| Extracted records |

▶

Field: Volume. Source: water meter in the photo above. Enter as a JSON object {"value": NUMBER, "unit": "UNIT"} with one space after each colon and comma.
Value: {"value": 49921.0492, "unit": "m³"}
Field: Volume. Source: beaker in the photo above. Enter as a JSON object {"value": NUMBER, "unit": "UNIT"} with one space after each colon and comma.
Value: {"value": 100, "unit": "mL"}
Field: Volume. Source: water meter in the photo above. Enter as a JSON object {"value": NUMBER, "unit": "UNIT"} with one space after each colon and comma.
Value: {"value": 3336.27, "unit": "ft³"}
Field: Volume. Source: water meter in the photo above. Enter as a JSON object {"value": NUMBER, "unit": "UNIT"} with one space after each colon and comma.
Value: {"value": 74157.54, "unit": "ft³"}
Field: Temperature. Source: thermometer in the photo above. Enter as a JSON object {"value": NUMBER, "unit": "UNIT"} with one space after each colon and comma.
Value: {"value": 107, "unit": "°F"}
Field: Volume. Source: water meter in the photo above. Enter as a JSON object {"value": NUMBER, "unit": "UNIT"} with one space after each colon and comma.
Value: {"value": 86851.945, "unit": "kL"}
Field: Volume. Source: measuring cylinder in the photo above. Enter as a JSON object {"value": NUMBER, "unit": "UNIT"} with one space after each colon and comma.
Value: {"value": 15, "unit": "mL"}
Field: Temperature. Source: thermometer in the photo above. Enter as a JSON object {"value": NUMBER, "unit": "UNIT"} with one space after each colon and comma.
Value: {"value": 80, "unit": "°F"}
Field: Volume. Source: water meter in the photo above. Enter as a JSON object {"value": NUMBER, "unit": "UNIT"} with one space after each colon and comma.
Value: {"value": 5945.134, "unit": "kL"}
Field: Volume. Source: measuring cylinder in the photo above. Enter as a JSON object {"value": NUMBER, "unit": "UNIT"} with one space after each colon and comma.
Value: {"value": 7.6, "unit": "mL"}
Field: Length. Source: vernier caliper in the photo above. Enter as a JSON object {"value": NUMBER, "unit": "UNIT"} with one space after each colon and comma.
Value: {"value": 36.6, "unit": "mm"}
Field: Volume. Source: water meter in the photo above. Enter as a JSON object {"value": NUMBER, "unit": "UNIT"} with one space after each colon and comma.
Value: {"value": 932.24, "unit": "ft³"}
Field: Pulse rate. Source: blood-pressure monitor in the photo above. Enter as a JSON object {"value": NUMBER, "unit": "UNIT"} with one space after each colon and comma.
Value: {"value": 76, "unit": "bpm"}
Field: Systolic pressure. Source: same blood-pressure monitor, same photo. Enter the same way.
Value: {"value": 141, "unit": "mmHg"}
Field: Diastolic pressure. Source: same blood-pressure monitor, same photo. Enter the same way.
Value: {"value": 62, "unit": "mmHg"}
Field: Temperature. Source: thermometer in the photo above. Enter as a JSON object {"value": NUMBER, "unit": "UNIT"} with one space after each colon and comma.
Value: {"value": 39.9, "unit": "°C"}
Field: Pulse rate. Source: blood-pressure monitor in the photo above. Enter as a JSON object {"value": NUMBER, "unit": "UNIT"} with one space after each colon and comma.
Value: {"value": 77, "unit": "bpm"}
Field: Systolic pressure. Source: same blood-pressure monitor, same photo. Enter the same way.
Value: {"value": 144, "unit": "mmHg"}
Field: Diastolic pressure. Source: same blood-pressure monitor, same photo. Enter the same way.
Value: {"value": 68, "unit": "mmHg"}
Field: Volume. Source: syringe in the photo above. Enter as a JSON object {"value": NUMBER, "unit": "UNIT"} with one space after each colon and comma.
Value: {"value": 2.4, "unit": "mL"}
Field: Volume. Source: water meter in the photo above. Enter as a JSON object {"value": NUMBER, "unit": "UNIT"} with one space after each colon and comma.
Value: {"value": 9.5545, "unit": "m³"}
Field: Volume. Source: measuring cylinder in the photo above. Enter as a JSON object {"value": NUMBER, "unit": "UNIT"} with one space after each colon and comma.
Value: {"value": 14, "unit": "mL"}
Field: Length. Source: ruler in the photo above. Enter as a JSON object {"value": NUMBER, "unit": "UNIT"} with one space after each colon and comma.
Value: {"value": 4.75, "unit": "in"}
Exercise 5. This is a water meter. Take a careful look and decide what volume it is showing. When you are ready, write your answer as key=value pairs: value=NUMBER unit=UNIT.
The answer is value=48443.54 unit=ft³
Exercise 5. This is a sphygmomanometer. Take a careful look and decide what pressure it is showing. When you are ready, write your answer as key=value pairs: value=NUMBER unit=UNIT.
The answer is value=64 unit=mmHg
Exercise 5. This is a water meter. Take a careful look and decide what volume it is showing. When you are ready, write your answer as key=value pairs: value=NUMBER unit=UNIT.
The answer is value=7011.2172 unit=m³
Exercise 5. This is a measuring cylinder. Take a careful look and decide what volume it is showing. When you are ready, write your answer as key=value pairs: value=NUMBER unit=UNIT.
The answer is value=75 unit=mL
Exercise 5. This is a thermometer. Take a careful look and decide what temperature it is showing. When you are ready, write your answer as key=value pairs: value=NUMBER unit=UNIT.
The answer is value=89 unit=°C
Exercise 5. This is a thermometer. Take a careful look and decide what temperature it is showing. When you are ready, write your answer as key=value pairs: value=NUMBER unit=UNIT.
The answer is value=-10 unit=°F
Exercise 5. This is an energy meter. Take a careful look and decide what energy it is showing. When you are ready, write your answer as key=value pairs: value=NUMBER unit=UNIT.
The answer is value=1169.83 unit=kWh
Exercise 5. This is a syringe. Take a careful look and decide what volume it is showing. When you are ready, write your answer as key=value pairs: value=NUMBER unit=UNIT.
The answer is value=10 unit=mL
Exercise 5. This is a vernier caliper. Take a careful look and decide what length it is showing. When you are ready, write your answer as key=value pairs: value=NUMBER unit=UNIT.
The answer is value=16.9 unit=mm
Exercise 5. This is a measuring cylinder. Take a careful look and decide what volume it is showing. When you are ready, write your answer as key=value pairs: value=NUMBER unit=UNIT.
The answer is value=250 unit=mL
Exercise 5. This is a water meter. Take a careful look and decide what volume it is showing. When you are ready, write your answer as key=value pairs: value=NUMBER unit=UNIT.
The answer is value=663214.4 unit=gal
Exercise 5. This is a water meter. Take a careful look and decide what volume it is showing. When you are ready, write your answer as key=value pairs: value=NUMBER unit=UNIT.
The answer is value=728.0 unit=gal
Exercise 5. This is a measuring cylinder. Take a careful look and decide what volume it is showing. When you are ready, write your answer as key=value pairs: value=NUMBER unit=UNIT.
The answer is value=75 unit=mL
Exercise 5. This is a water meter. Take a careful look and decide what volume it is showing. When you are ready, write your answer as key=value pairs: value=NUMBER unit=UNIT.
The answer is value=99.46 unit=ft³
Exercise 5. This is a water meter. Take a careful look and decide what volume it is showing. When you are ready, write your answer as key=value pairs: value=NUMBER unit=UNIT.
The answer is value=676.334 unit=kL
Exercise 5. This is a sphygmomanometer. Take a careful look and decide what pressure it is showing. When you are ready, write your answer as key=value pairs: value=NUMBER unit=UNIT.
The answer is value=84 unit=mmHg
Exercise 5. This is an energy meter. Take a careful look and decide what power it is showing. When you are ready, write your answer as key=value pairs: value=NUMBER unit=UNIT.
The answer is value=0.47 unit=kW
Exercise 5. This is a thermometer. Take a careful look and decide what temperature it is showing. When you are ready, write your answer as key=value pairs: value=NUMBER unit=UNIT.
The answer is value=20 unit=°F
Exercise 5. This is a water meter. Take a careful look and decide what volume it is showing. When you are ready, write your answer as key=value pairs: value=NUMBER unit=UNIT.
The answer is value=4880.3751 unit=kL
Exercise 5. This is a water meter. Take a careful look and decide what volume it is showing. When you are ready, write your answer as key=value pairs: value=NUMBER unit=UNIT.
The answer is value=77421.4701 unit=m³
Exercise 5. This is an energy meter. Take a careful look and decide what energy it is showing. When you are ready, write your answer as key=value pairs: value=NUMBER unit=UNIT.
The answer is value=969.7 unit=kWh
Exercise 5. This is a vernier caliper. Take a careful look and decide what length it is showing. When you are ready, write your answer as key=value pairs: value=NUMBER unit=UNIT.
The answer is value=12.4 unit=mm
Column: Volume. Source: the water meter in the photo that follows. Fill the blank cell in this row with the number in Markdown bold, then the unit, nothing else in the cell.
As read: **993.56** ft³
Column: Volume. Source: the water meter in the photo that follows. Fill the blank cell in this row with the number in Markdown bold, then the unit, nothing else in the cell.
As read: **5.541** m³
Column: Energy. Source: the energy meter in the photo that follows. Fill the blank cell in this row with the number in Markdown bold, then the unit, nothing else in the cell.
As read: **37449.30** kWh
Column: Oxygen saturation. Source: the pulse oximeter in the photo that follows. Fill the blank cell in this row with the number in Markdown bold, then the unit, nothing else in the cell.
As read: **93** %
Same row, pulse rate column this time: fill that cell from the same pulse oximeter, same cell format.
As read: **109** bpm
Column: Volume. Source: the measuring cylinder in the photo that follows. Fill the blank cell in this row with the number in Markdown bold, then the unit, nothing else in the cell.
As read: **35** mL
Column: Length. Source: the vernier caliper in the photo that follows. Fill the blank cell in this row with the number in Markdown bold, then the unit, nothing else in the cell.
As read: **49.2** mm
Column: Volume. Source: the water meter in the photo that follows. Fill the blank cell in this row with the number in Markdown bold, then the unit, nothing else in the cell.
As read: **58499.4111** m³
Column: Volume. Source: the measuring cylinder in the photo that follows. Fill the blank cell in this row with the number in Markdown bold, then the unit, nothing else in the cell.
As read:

◀

| BRIEF |
Please return, unchanged, the lines between the one containing "Column: Length. Source: the" and the one containing "As read: **58499.4111** m³", inclusive.

| RESPONSE |
Column: Length. Source: the vernier caliper in the photo that follows. Fill the blank cell in this row with the number in Markdown bold, then the unit, nothing else in the cell.
As read: **49.2** mm
Column: Volume. Source: the water meter in the photo that follows. Fill the blank cell in this row with the number in Markdown bold, then the unit, nothing else in the cell.
As read: **58499.4111** m³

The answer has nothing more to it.